When Newt is taken by the Xenomorphs (that Xenomorph emerging from the water behind her is an image that will live in my nightmares), Ripley’s final bit of reluctance snaps. The Xenomorph of the first film took so much from her; she’ll be damned if she lets them take more. Here’s where the action mommy emerges in breathtaking bad-assery. She duct tapes a shotgun to a flamethrower! She uses a mech to fight the Xenomorph queen! What really sells Weaver’s performance here is that she is still visibly afraid: she is literally shaking when she threatens the Xenomorph eggs with her flamethrower to get the Queen to back off. In a world of machismo where men must sell their stoicism as a badge of their strength and bravery, Ripley stands apart as someone who is actively facing her trauma, who risks her survival–the thing she fought the hardest for in the first film.
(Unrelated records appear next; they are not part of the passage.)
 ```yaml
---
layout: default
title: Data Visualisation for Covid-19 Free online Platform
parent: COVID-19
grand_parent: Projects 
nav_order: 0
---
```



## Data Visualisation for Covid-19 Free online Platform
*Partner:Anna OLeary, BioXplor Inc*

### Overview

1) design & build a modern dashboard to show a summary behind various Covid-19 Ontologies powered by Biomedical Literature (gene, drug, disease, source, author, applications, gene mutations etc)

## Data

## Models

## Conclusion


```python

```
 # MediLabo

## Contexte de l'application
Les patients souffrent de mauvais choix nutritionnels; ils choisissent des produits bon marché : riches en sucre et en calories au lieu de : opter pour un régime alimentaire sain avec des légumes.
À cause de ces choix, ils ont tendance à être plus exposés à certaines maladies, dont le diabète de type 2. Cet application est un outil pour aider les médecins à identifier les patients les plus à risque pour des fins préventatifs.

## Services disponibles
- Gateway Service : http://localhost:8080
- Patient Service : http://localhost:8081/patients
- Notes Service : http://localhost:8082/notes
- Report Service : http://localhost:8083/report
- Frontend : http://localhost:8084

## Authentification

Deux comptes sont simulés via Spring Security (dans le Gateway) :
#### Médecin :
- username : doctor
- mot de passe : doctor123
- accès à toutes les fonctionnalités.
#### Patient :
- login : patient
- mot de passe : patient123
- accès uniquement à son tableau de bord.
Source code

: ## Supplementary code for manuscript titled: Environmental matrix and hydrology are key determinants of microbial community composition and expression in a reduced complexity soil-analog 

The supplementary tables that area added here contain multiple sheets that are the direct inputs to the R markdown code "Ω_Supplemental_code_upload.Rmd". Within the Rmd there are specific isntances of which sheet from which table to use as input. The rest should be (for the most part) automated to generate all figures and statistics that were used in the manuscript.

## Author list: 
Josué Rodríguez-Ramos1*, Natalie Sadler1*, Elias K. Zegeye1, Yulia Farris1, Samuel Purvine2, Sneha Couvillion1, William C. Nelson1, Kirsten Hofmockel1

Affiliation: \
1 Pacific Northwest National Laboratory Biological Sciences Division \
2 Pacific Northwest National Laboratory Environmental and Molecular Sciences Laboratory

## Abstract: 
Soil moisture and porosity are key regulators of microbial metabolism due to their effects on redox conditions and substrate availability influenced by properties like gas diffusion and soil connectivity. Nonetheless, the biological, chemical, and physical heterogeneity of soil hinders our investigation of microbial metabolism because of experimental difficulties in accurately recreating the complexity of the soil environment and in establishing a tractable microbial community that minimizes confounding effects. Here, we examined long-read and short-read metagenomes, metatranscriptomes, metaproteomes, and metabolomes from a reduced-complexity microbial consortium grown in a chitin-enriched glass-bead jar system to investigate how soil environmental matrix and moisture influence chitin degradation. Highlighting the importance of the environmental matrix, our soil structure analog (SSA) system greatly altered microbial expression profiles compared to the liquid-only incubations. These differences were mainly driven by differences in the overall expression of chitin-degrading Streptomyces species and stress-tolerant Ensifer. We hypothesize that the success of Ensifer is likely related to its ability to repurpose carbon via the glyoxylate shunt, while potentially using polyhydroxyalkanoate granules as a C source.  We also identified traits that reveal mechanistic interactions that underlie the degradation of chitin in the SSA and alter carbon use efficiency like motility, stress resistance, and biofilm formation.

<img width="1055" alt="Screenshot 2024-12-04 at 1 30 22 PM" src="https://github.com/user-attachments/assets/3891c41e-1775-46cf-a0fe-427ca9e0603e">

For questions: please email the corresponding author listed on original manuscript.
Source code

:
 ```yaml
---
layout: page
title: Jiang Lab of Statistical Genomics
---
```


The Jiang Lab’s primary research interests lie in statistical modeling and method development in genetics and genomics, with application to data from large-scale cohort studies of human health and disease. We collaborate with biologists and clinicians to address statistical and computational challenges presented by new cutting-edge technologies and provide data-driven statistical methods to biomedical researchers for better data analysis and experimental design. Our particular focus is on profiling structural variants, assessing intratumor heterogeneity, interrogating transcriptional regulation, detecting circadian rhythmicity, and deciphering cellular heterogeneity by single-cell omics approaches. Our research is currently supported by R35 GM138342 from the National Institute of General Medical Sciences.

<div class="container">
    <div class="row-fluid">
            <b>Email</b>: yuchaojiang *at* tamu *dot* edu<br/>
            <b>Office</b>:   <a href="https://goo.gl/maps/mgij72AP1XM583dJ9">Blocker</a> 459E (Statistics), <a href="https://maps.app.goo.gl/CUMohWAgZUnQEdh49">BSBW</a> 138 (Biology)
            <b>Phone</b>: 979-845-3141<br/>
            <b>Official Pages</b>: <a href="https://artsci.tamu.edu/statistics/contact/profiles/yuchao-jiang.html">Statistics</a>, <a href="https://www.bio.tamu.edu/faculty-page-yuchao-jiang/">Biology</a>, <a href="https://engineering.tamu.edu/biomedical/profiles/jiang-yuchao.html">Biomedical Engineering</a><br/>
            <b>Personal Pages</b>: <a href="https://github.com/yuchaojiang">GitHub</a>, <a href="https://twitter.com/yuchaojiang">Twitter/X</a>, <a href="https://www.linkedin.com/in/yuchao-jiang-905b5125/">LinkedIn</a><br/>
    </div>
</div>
Of course she is scared! Being visibly scared doesn’t make her less of a hero. It makes her a relatable person faced with an impossible challenge, and she’s had enough.

I could talk for several more pages about the Xenomorph Queen, the android Bishop (Lance Henriksen), or the equally terrifying and hilarious elevator sequence near the end of the film. If you want to watch a lot of Xenomorphs blow up along with satisfying character work, top-notch acting, and truly insane special effects, this is the action movie for you.